A handful of restaurants and storefronts huddle around the square, having successfully endured the challenge of a monster mall that opened across town a decade ago. Most prominent among the square's commercial buildings is Neilson's department store (pronounce it Nelson's , and while you're at it, stress the fay in Lafayette County), which has been in business since 1839 and claims to be the oldest store in the South. Wiley's Shoe Shop, the Parks Barber Shop and Smitty's restaurant stand nearby, along with a handful of upscale clothing shops and a few law offices. A block down the hill on South 14th Street stands the Hoka, a raffish theater, cafe and student hangout that screens highbrow movies in a space that was once a cotton warehouse.

Some Oxonians see creeping boutiquism on the square, and note the departure of Sneed's Hardware in 1987. But as long as a $3 shoeshine, a $5 haircut and a $2.50 bowl of collard greens and hog jowls can be had in the neighborhood, it's hard for a stranger to take the threat too seriously.

The crime rate isn't likely to intimidate city people, either. In all of 1992, the FBIfound in its most recent national crime survey, Oxford reported one murder, four forcible rapes, seven robberies and 17 stolen cars.

Oxford's City Hall stands at the square, too, its red-brick walls positioned to bask in the afternoon sun. A few blocks beyond it, in St. Peter's Cemetery, lies the grave of Faulkner, who passed most of his life here, perplexing his neighbors with odd and aloof behavior, recasting them as characters in more than a dozen novels set in fictional Yoknapatawpha County. He died in 1962.
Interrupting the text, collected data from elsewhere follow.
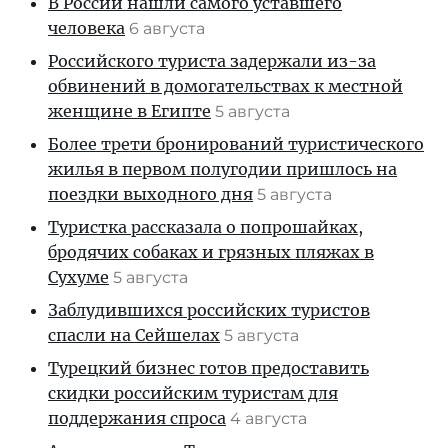
В России нашли самого уставшего
человека
6 августа
Российского туриста задержали из-за
обвинений в домогательствах к местной
женщине в Египте
5 августа
Более трети бронирований туристического
жилья в первом полугодии пришлось на
поездки выходного дня
5 августа
Туристка рассказала о попрошайках,
бродячих собаках и грязных пляжах в
Сухуме
5 августа
Заблудившихся российских туристов
спасли на Сейшелах
5 августа
Турецкий бизнес готов предоставить
скидки российским туристам для
поддержания спроса
4 августа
Oxford, however, remains alive with memorable characters, and since the town is so small and unhurried, a curious stranger is likely to meet several of them, then probably cross paths again before another day has passed. Look up from your Bubba Burger at the Beacon diner, and there in a neighboring booth sits your innkeeper. One day, I sat in Marie's Lebanese Cafe, reading in the Oxford American magazine about a noted journalism professor at the university, Dr. Samir A. Hosni, and waiting to order lunch. Then my waiter arrived--the good Doctor Hosni himself, husband of Marie and helper in the dining room.